Reuters’ın incelemeleri, bu ürünlerin aslında türev ürünlere benzediğini ve yatırımcılara ekonomik risk yüklediğini ortaya koydu.
“Aslında yatırımcılar doğrudan hisse almıyor, sadece sentetik bir ürün üzerinden maruz kalıyor,” diyor Londra merkezli Clifford Chance hukuk bürosundan Diego Ballon Ossio.
Düzenleme belirsizliği ve yatırımcı riski
Bazı tokenler gerçekten 1:1 oranda hisseyle desteklenirken, bazıları yalnızca türev sözleşmeler üzerinden işlem görüyor. Bu durum, yatırımcı haklarında ciddi farklılıklara yol açıyor.
Dinari CEO’su Gabriel Otte, farklı tokenlerin farklı haklara sahip olmasının “büyük bir endişe kaynağı” olduğunu söylüyor.
Robinhood, haziran ayında kamu şirketlerine bağlı tokenlerle işlemleri başlattı ve özel şirket hisselerini de tokenleştirmeyi planlıyor. Ancak OpenAI’ye bağlı tokenlerin tanıtımı, şirketten tepki çekti ve Avrupa’daki düzenleyiciler tarafından soruşturma konusu oldu.
Wall Street’ten güçlü itiraz
ABD’de SEC (Menkul Kıymetler ve Borsa Komisyonu), Trump döneminde kripto dostu bir yaklaşım izlerken, Citadel Securities ve SIFMA gibi Wall Street devleri bu adımlara karşı çıkıyor.
“Bir menkul kıymet blokzincir üzerinde temsil edilse bile, temel yatırımcı korumaları değişmez,” diyor SIFMA’nın uluslararası sermaye piyasaları başkanı Peter Ryan.

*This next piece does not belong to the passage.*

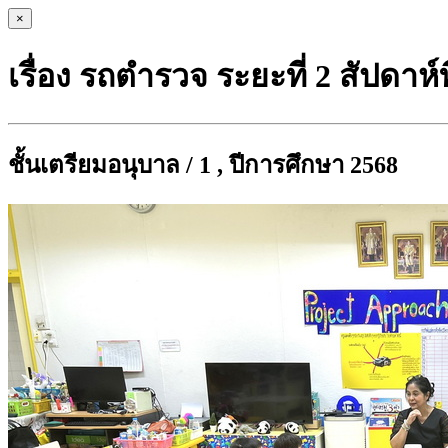
×
เรื่อง รถตำรวจ ระยะที่ 2 สัปดาห์ที
ชั้นเตรียมอนุบาล / 1 , ปีการศึกษา 2568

Avrupa’da da MiFID yasalarının bu ürünleri düzenlemekte yetersiz kaldığı belirtiliyor. Avrupa Menkul Kıymetler Otoritesi (ESMA) ve Dünya Borsalar Federasyonu, tokenizasyonun likidite parçalanması ve yetersiz şeffaflık riski taşıdığı konusunda uyarıyor.
“Doğru uygulanırsa, koruma artar”
Bazı şirketler, tokenizasyonun finans sistemine zarar vermek yerine onu güçlendirebileceğini savunuyor.
Kraken yöneticisi Mark Greenberg, şirketlerinin “altın standartta şeffaflık” sunduğunu belirtirken; Ondo Finance strateji direktörü Ian De Bode, “Doğru yapıldığında tokenizasyon, yatırımcı korumasını artırır,” diyor.